> **Problem requirements**
Begin with the line containing "Now for the spool", end with the last line of the records, and retype everything in between exactly, without the pictures.

START Dataset excerpts

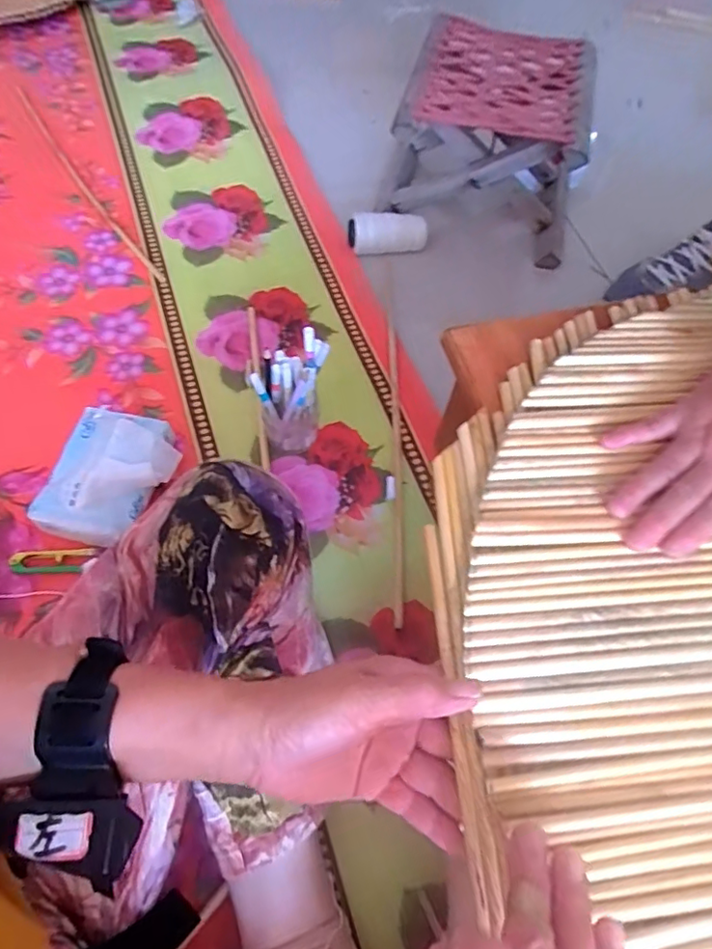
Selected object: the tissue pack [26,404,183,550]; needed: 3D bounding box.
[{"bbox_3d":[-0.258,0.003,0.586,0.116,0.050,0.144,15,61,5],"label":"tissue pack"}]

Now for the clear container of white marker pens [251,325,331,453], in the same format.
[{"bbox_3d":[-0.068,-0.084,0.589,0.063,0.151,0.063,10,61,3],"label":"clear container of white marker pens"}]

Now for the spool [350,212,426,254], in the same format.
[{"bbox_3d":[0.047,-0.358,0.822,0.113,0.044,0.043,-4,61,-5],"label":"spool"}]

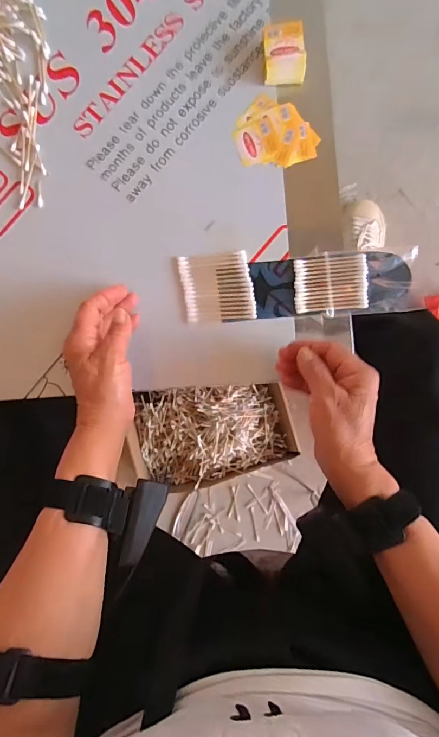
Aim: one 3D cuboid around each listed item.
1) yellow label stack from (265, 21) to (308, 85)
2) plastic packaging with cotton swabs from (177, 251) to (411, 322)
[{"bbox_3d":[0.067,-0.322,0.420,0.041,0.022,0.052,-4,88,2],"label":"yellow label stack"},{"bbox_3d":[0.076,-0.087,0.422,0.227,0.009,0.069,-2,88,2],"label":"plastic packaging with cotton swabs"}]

END Dataset excerpts

> **Answer**
Now for the spool [350,212,426,254], in the same format.
[{"bbox_3d":[0.047,-0.358,0.822,0.113,0.044,0.043,-4,61,-5],"label":"spool"}]

Aim: one 3D cuboid around each listed item.
1) yellow label stack from (265, 21) to (308, 85)
2) plastic packaging with cotton swabs from (177, 251) to (411, 322)
[{"bbox_3d":[0.067,-0.322,0.420,0.041,0.022,0.052,-4,88,2],"label":"yellow label stack"},{"bbox_3d":[0.076,-0.087,0.422,0.227,0.009,0.069,-2,88,2],"label":"plastic packaging with cotton swabs"}]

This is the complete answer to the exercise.